[Exercise requirements]
For the word "give", return each line of the data in which it occurs.

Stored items
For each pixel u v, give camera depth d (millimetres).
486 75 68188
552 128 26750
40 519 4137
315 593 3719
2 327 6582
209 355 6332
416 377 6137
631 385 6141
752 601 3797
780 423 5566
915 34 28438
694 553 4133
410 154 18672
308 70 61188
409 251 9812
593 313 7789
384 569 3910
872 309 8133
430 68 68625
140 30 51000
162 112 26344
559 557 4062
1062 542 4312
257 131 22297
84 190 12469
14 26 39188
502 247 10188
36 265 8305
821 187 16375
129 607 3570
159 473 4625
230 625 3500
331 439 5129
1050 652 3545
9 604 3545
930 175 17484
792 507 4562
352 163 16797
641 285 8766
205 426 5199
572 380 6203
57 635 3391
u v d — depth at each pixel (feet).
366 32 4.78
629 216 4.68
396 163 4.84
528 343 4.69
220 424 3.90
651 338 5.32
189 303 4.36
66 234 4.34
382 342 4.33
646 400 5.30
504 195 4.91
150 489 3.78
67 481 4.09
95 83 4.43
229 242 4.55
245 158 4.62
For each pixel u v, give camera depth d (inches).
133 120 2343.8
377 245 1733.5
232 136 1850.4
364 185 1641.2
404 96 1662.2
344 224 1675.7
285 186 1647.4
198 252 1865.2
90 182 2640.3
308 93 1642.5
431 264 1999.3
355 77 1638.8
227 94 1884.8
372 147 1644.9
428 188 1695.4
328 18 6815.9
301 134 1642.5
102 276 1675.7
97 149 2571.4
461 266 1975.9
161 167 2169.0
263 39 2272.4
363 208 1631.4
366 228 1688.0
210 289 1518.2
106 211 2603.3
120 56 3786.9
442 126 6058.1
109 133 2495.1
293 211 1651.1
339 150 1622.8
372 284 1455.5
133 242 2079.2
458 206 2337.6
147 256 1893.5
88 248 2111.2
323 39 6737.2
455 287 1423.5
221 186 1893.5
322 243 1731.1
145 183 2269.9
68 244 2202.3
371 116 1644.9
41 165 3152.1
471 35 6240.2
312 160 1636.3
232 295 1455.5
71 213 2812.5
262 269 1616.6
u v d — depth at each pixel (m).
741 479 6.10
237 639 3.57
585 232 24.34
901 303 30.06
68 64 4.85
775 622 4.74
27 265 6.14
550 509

[Answer area]
For each pixel u v, give camera depth d (millimetres).
For each pixel u v, give camera depth d (inches).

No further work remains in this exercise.